**What this task involves:**
Reproduce every record below exactly as it appears.

[Stored data]
_ _ _

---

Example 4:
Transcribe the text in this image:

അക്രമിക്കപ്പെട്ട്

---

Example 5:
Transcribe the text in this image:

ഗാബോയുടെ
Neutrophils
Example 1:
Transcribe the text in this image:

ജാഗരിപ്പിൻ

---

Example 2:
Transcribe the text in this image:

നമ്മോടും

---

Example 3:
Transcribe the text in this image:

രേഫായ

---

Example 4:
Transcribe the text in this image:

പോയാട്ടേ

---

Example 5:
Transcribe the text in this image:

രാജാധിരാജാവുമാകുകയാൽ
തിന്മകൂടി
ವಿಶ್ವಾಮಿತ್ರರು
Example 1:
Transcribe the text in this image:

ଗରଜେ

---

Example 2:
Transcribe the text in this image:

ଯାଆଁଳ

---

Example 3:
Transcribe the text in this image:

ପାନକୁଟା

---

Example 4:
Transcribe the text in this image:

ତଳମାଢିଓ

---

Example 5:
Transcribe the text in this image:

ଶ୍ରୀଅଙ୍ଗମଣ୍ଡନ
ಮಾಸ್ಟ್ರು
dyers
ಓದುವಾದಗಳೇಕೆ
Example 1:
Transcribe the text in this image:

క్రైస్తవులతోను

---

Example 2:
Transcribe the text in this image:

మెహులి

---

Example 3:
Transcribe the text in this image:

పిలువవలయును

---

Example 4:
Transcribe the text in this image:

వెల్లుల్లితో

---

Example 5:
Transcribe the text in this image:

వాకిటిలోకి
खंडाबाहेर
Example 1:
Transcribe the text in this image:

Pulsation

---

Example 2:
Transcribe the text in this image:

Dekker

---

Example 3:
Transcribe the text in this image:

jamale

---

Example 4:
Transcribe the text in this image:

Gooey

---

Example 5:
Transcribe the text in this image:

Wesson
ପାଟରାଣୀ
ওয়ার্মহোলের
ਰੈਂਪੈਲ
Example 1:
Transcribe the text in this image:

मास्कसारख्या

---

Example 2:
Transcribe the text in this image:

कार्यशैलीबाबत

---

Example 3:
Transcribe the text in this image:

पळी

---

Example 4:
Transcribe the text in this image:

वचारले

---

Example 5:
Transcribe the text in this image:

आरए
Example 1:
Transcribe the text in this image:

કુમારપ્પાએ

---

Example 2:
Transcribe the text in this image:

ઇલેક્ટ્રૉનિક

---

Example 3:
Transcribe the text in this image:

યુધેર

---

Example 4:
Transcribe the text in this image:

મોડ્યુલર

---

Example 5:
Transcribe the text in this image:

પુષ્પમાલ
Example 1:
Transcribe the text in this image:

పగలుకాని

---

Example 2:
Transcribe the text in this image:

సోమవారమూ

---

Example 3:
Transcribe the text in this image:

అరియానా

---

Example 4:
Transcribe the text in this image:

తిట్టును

_ _ _

**Written response:**
---

Example 4:
Transcribe the text in this image:

അക്രമിക്കപ്പെട്ട്

---

Example 5:
Transcribe the text in this image:

ഗാബോയുടെ
Neutrophils
Example 1:
Transcribe the text in this image:

ജാഗരിപ്പിൻ

---

Example 2:
Transcribe the text in this image:

നമ്മോടും

---

Example 3:
Transcribe the text in this image:

രേഫായ

---

Example 4:
Transcribe the text in this image:

പോയാട്ടേ

---

Example 5:
Transcribe the text in this image:

രാജാധിരാജാവുമാകുകയാൽ
തിന്മകൂടി
ವಿಶ್ವಾಮಿತ್ರರು
Example 1:
Transcribe the text in this image:

ଗରଜେ

---

Example 2:
Transcribe the text in this image:

ଯାଆଁଳ

---

Example 3:
Transcribe the text in this image:

ପାନକୁଟା

---

Example 4:
Transcribe the text in this image:

ତଳମାଢିଓ

---

Example 5:
Transcribe the text in this image:

ଶ୍ରୀଅଙ୍ଗମଣ୍ଡନ
ಮಾಸ್ಟ್ರು
dyers
ಓದುವಾದಗಳೇಕೆ
Example 1:
Transcribe the text in this image:

క్రైస్తవులతోను

---

Example 2:
Transcribe the text in this image:

మెహులి

---

Example 3:
Transcribe the text in this image:

పిలువవలయును

---

Example 4:
Transcribe the text in this image:

వెల్లుల్లితో

---

Example 5:
Transcribe the text in this image:

వాకిటిలోకి
खंडाबाहेर
Example 1:
Transcribe the text in this image:

Pulsation

---

Example 2:
Transcribe the text in this image:

Dekker

---

Example 3:
Transcribe the text in this image:

jamale

---

Example 4:
Transcribe the text in this image:

Gooey

---

Example 5:
Transcribe the text in this image:

Wesson
ପାଟରାଣୀ
ওয়ার্মহোলের
ਰੈਂਪੈਲ
Example 1:
Transcribe the text in this image:

मास्कसारख्या

---

Example 2:
Transcribe the text in this image:

कार्यशैलीबाबत

---

Example 3:
Transcribe the text in this image:

पळी

---

Example 4:
Transcribe the text in this image:

वचारले

---

Example 5:
Transcribe the text in this image:

आरए
Example 1:
Transcribe the text in this image:

કુમારપ્પાએ

---

Example 2:
Transcribe the text in this image:

ઇલેક્ટ્રૉનિક

---

Example 3:
Transcribe the text in this image:

યુધેર

---

Example 4:
Transcribe the text in this image:

મોડ્યુલર

---

Example 5:
Transcribe the text in this image:

પુષ્પમાલ
Example 1:
Transcribe the text in this image:

పగలుకాని

---

Example 2:
Transcribe the text in this image:

సోమవారమూ

---

Example 3:
Transcribe the text in this image:

అరియానా

---

Example 4:
Transcribe the text in this image:

తిట్టును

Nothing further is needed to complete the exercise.